[Stored items]
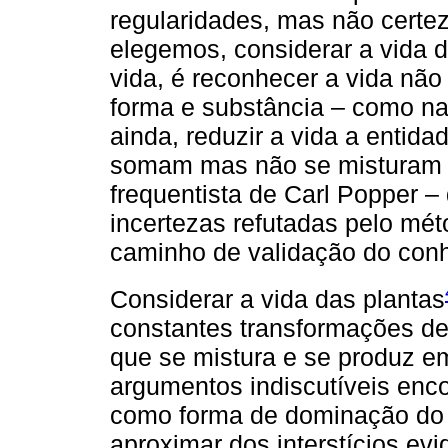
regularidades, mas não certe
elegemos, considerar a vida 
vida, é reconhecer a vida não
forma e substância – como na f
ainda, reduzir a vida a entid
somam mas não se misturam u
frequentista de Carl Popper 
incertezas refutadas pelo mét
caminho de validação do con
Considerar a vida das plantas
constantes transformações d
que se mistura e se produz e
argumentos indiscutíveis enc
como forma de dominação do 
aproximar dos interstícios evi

---

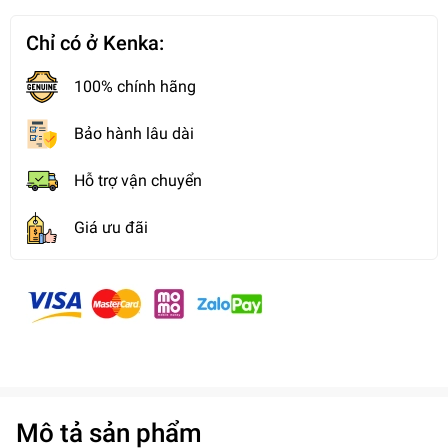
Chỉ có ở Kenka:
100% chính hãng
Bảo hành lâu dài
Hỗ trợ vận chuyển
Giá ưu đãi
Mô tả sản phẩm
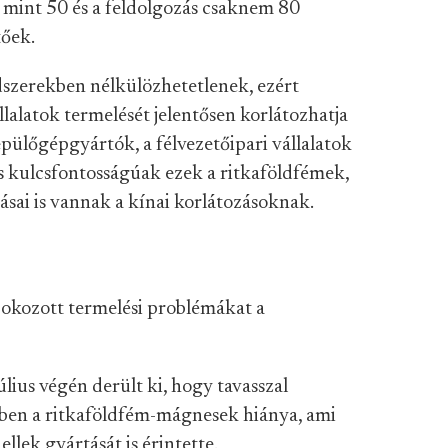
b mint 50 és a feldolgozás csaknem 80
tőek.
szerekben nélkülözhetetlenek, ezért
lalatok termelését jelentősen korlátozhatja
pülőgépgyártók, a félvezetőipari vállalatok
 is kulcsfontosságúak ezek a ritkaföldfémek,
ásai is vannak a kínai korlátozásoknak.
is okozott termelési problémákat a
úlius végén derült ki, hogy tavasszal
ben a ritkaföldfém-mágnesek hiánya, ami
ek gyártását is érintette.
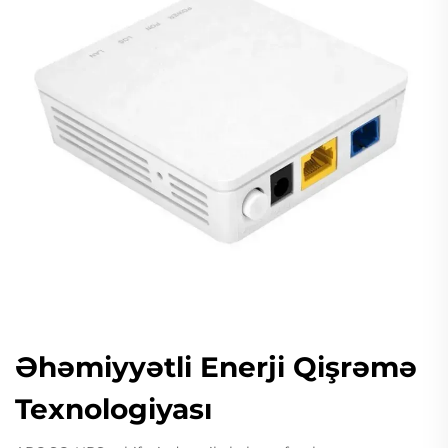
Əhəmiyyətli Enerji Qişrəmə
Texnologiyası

§ **Task goal**:
Look through the entries above for the word "como". Say how many lines contain it, using only a number.

§ **Answer area**:
2